*EXERCISE REQUIREMENTS:* Write out the entire listing below exactly as it appears, minus any pictures.

*THE RECORDS:*
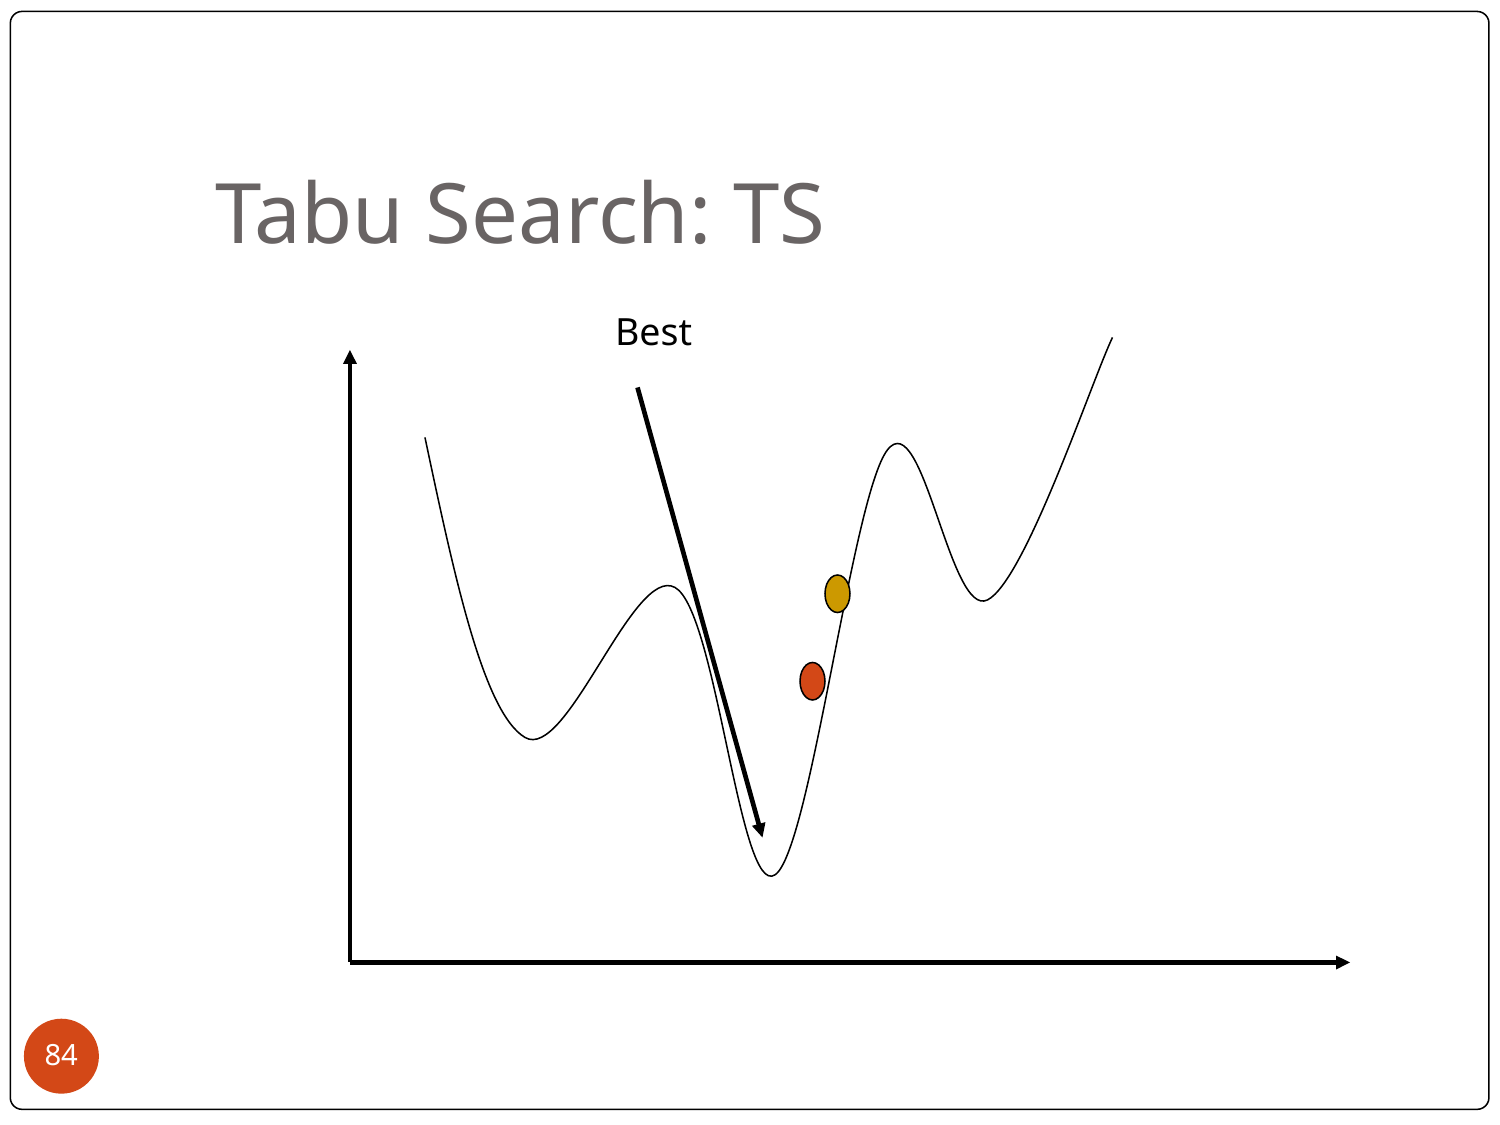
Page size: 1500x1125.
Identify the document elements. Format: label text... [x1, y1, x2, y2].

text_box [751, 337, 1113, 877]
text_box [637, 387, 763, 838]
title Tabu Search: TS [200, 140, 1479, 275]
text_box Best [600, 299, 775, 360]
text_box [825, 575, 850, 613]
text_box [800, 662, 826, 700]
text_box ‹#› [23, 1018, 99, 1094]
text_box [424, 407, 632, 740]
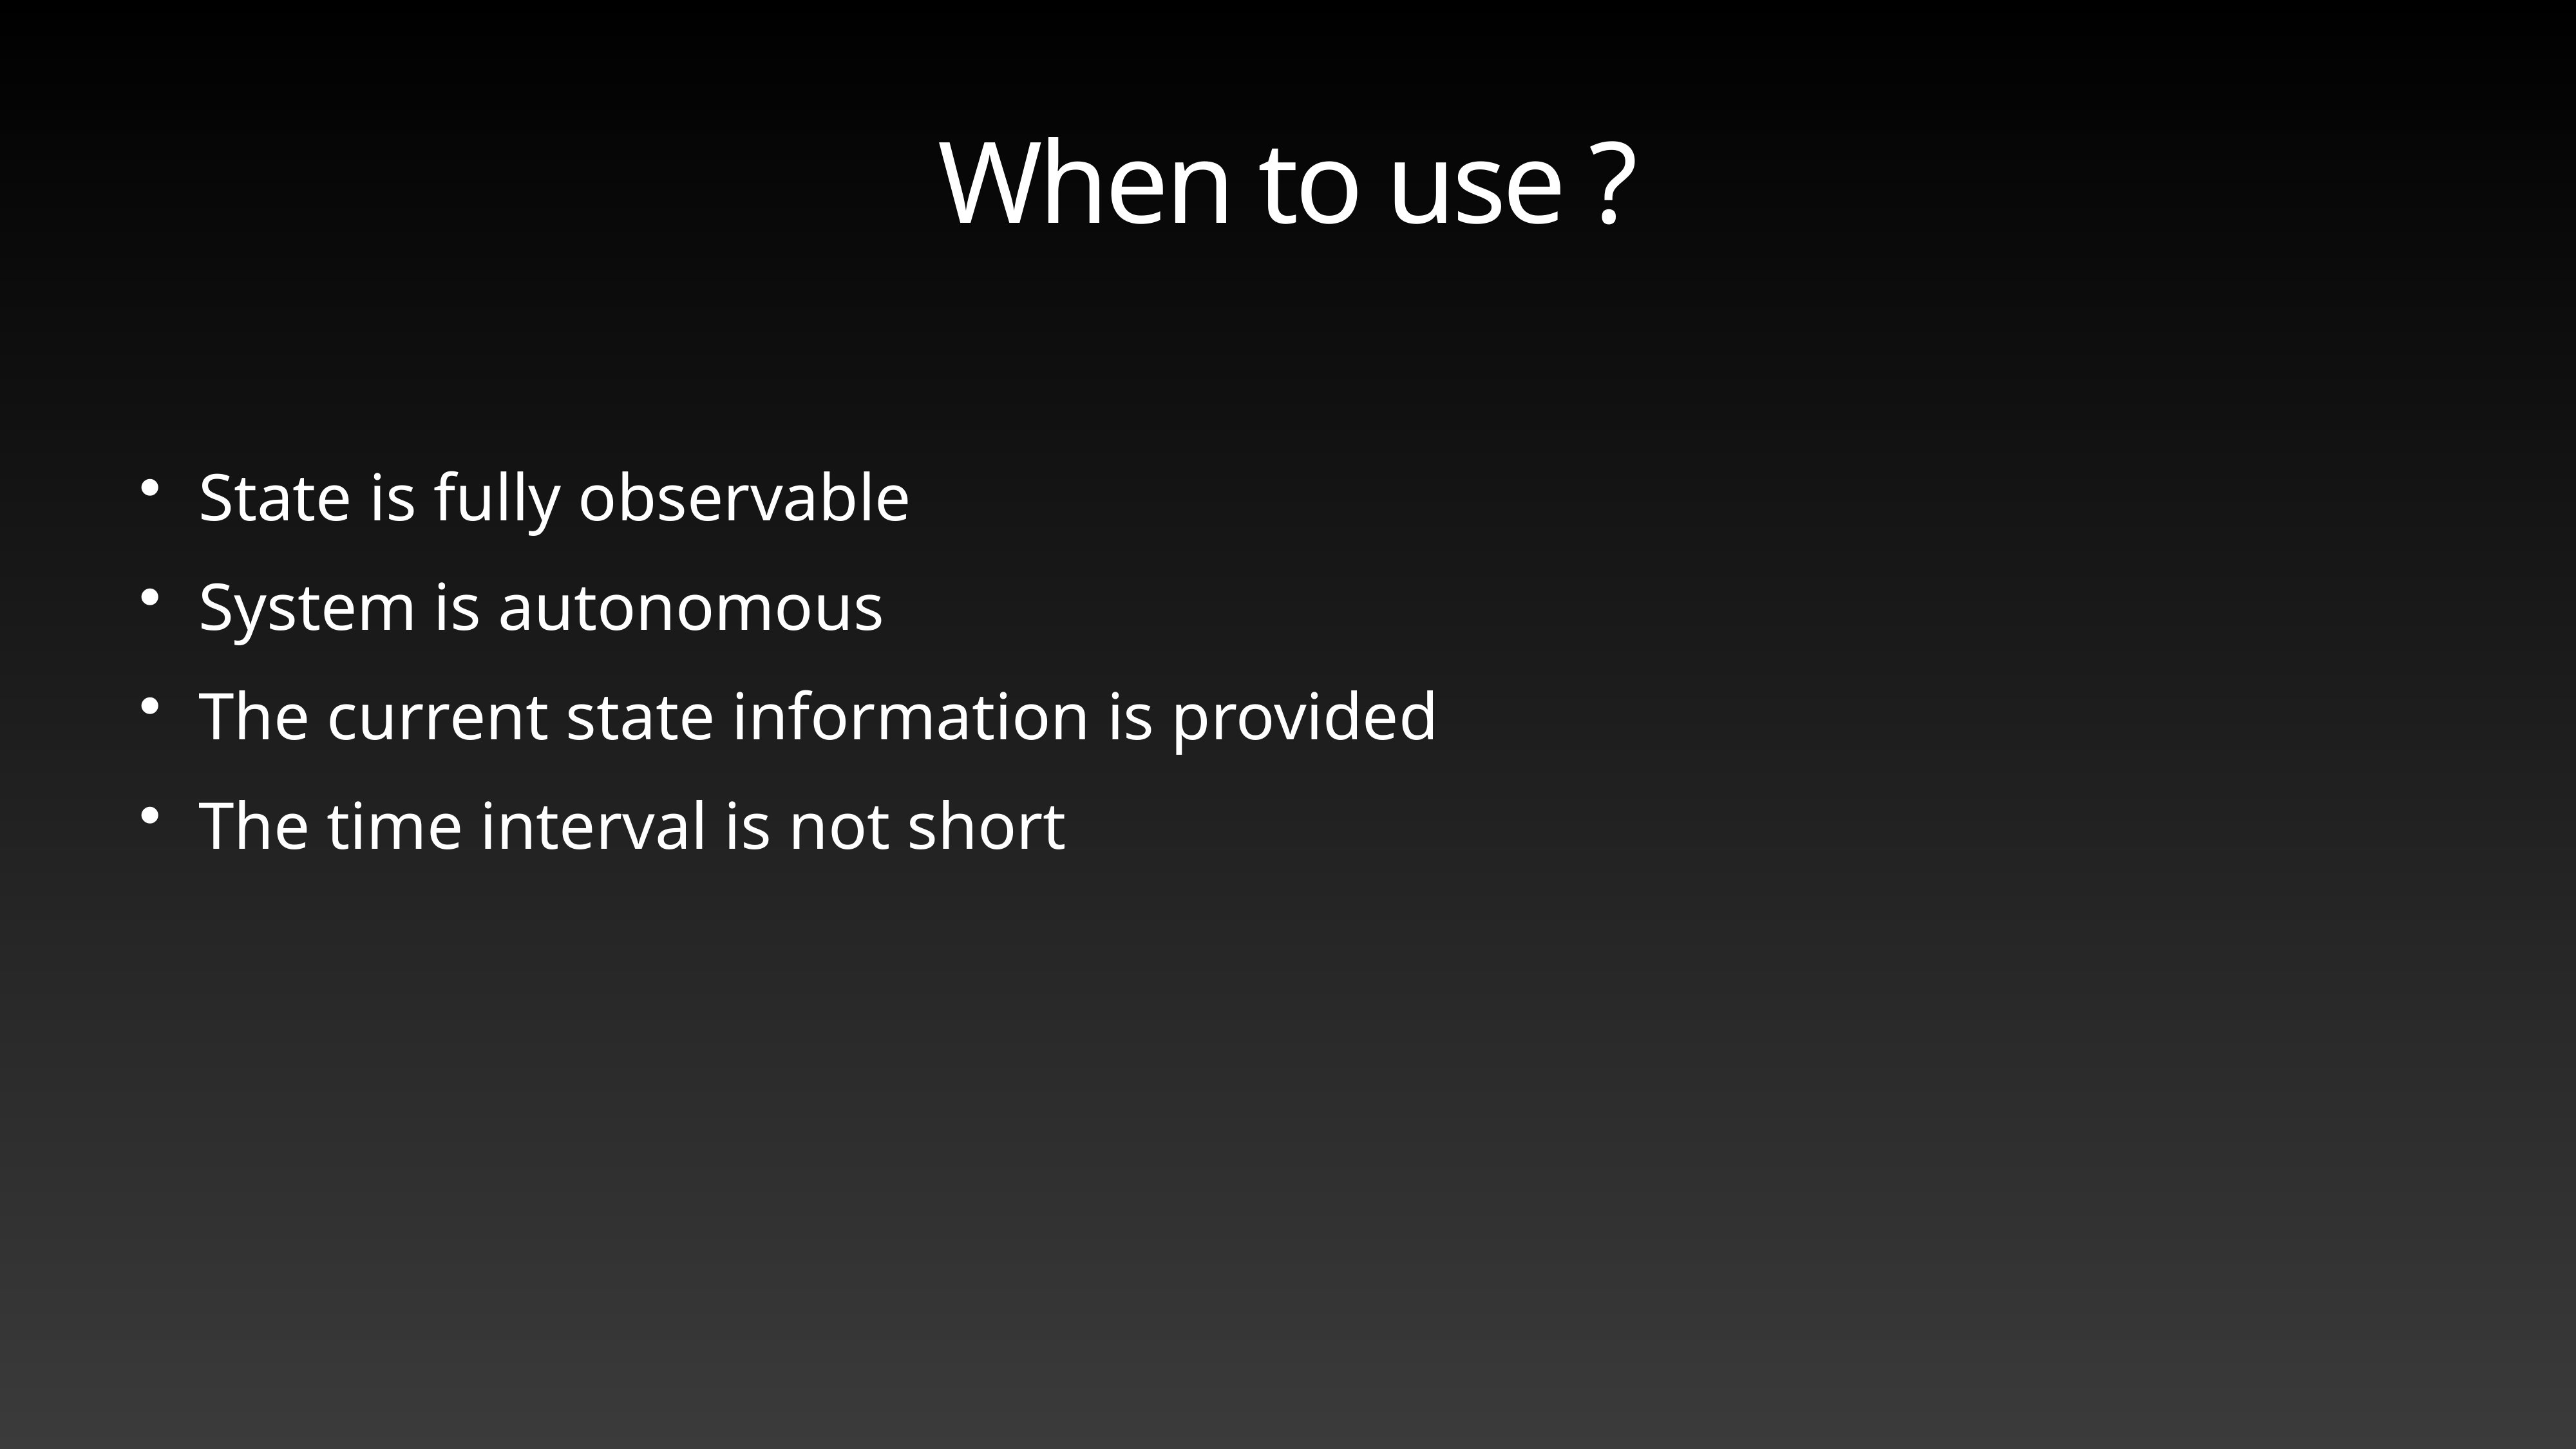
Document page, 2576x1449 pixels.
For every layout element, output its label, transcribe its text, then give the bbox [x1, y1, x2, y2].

title When to use ? [133, 85, 2443, 251]
list State is fully observable System is autonomous The current state information is provided The time interval is not short [133, 450, 2443, 1342]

*TASK RESULT:*
Page size: 1500x1125.
Identify the document elements. Format: label text... [x1, y1, x2, y2].

text_box [751, 337, 1113, 877]
text_box [637, 387, 763, 838]
title Tabu Search: TS [200, 140, 1479, 275]
text_box Best [600, 299, 775, 360]
text_box [825, 575, 850, 613]
text_box [800, 662, 826, 700]
text_box ‹#› [23, 1018, 99, 1094]
text_box [424, 407, 632, 740]
Document page, 2576x1449 pixels.
For every layout element, output its label, transcribe its text, then give the bbox [x1, y1, x2, y2].

title When to use ? [133, 85, 2443, 251]
list State is fully observable System is autonomous The current state information is provided The time interval is not short [133, 450, 2443, 1342]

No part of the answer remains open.